While people talk about a permanent memorial commemorating the Jan. 8, 2011, shooting, a legacy already exists.

It's in a community garden just blocks from the old East Pima Street office of former Rep. Gabrielle Giffords.

After Jared Lee Loughner shot 19 people, six of them fatally, at a Giffords event, people offered expressions of grief, condolences and good wishes.

Candles, toys, flowers and other items appeared at the northwest-side Safeway where the shooting occurred, Giffords' office and University Medical Center, where she and the other wounded were treated.

These items were packed away the following spring to await display at a permanent memorial. But all of the plant material found a new home right away.

A month before the shooting, Brad Holland, a Tucson attorney and friend of Giffords, and the Community Gardens of Tucson had begun to turn vacant land he owned into plots where neighborhood residents could grow vegetables.

Holland says Giffords knew of his plans. "She was very excited about this," he says.

After the shooting, he spoke with Giffords' staff members about the memorials. "We talked about a number of plans on how we might utilize these gifts and offerings," Holland says.

That led Holland to accept a household-size moving van full of organic material, including decomposing floral and fruit arrangements, and potted plants.

Fifteen volunteers spent four Saturdays separating out and cataloging cards, photos and other non-plant material.

Surviving amaryllis, iris and tulip bulbs were planted into one community-garden plot, where they still grow.

Holland, who lives next door to the community garden, planted in his private garden teacup roses and Greek oregano that were still alive after weeks in a box.
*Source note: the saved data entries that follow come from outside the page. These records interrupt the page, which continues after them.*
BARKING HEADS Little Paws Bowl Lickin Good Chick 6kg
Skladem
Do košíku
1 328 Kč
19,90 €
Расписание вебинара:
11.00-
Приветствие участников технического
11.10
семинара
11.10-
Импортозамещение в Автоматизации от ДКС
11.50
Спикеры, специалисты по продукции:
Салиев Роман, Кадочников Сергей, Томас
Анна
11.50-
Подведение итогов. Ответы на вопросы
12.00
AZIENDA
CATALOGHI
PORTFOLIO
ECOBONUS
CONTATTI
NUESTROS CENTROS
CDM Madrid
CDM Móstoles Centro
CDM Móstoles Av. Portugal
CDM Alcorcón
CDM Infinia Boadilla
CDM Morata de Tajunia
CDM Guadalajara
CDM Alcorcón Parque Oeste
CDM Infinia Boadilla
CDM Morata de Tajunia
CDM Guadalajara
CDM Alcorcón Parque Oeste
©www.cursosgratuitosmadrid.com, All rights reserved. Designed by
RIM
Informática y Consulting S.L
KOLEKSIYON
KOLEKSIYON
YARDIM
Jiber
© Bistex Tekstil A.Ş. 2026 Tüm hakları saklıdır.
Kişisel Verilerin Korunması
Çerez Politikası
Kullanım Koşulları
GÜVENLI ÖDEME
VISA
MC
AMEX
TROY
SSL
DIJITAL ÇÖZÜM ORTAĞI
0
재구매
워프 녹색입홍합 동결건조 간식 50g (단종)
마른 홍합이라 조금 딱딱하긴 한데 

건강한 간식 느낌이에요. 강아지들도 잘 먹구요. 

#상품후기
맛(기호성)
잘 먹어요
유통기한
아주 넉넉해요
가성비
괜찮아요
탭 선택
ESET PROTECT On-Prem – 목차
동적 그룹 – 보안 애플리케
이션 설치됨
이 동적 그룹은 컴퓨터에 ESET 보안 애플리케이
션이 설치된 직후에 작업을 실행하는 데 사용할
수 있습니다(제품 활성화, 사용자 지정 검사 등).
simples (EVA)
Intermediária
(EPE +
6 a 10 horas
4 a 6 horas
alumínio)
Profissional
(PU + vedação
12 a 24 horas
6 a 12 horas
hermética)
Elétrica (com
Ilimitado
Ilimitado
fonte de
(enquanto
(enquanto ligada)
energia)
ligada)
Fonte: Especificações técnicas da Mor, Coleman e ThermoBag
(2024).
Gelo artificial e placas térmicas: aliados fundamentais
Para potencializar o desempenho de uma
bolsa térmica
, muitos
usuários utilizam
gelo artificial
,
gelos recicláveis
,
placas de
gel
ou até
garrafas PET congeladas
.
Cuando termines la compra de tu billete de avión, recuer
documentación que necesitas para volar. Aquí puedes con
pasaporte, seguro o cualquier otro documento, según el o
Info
The rest of the organic material was tossed into a giant compost pile - neighbors call it the "midtown mountain." It provides amendments to the community garden soil.
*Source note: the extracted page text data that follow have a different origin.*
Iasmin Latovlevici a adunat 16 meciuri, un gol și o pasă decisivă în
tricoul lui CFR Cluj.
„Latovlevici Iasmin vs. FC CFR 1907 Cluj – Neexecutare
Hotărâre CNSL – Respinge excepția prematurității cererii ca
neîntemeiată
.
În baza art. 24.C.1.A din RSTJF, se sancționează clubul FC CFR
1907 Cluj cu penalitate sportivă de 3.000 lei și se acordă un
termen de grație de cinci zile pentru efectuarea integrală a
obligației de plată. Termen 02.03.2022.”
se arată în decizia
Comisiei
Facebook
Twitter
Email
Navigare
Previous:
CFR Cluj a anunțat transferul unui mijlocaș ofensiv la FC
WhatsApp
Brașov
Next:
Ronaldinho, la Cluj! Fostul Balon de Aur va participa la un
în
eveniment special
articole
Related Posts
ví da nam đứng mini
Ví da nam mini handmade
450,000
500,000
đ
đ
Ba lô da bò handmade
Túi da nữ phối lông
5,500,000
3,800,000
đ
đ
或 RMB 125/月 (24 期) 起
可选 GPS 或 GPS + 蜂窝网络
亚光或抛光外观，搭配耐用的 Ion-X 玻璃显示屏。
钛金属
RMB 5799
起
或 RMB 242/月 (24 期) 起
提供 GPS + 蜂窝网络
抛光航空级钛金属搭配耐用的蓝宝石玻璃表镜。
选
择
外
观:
Of the 31 locations that the Community Gardens of Tucson helps maintain, this Garden in the Desert 2 "has the most community spirit," says organization Executive Director Gene Zonge.
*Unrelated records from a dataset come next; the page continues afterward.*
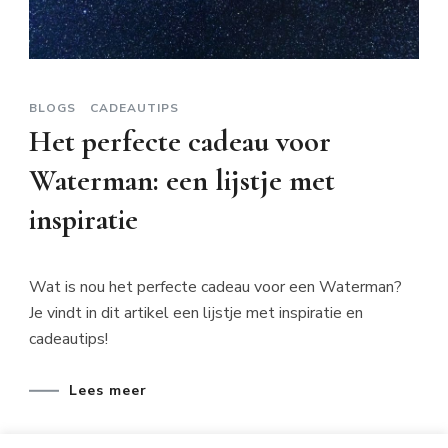
BLOGS
CADEAUTIPS
Het perfecte cadeau voor
Waterman: een lijstje met
inspiratie
Wat is nou het perfecte cadeau voor een Waterman?
Je vindt in dit artikel een lijstje met inspiratie en
cadeautips!
Lees meer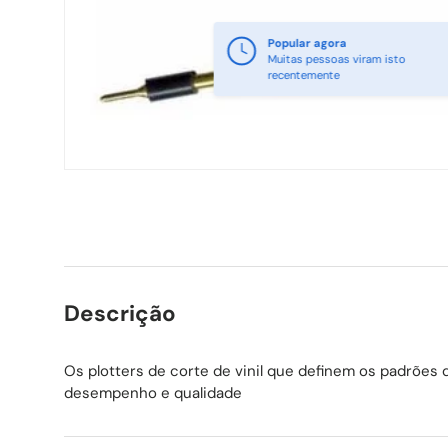
Popular agora
Muitas pessoas viram isto
recentemente
Descrição
Os plotters de corte de vinil que definem os padrões 
desempenho e qualidade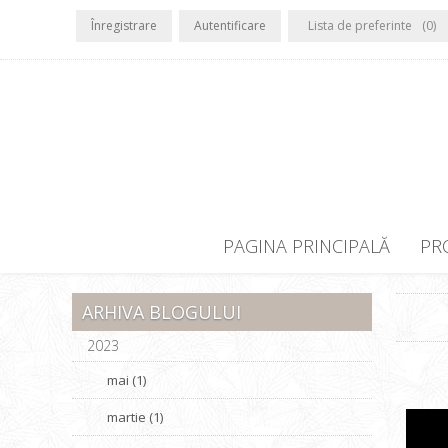
Înregistrare
Autentificare
Lista de preferinte
(0)
PAGINA PRINCIPALĂ
PR
ARHIVA BLOGULUI
2023
mai (1)
martie (1)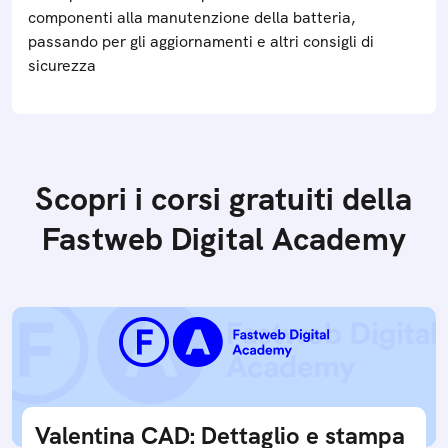
componenti alla manutenzione della batteria,
passando per gli aggiornamenti e altri consigli di
sicurezza
Scopri i corsi gratuiti della
Fastweb Digital Academy
Valentina CAD: Dettaglio e stampa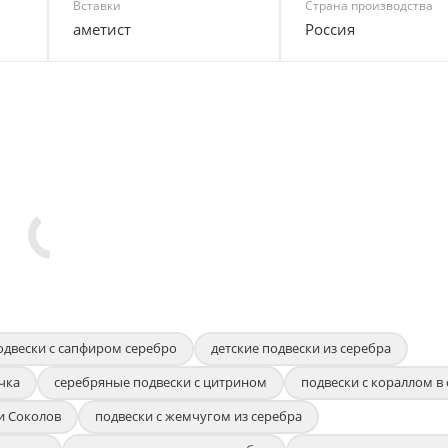
Вставки
Страна производства
аметист
Россия
одвески с сапфиром серебро
детские подвески из серебра
чка
серебряные подвески с цитрином
подвески с кораллом в
и Соколов
подвески с жемчугом из серебра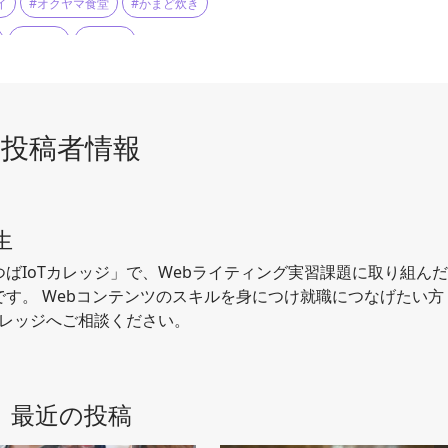
イ
#オクヤマ食堂
#かまど炊き
#牛肉カレー弁当
#精肉
#肉団
#もつ煮
#ランチ
#肉屋
#鶏肉
#和食
#奥山食堂
#昼呑み
#有頭えびフライ
投稿者情報
生
ばIoTカレッジ」で、Webライティング実習課題に取り組ん
す。 Webコンテンツのスキルを身につけ就職につなげたい方
カレッジへご相談ください。
最近の投稿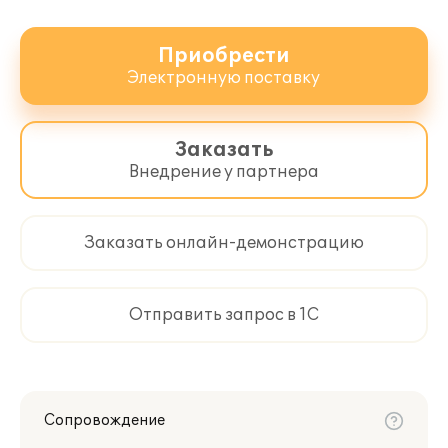
Приобрести
Электронную поставку
Заказать
Внедрение у партнера
Заказать онлайн-демонстрацию
Отправить запрос в 1С
Сопровождение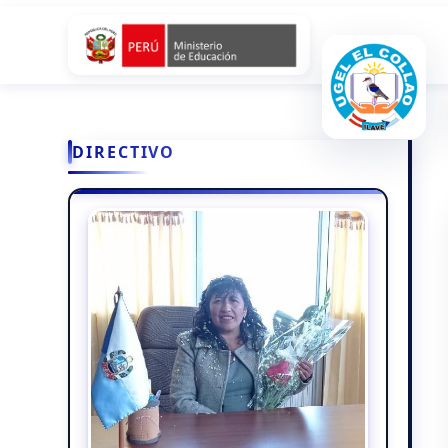
DIRECTIVO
It's a focal point for the Garden District Neighborhood Association area in which it's located, says group President Ida Plotkin. "It has been a wonderful place, even a healing place," she says.

"How our garden thrives is how we hope Gabrielle Giffords will thrive," she adds.

Holland says the garden has spiritual meaning for him and he feels responsible for maintaining it.

"We understand that we're caretakers of others' love and devotion," he says. "It's an important place for us."

Growing community

Brad Holland defines the midtown community garden at 1933 N. Bell Ave. as a semi-public park.

It's usually open on weekend mornings when gardeners tend the 21 plots. They pay a fee to garden there, so the public cannot pick any of the plants.

Public gardening lessons are held every first Saturday of the month at 9 a.m.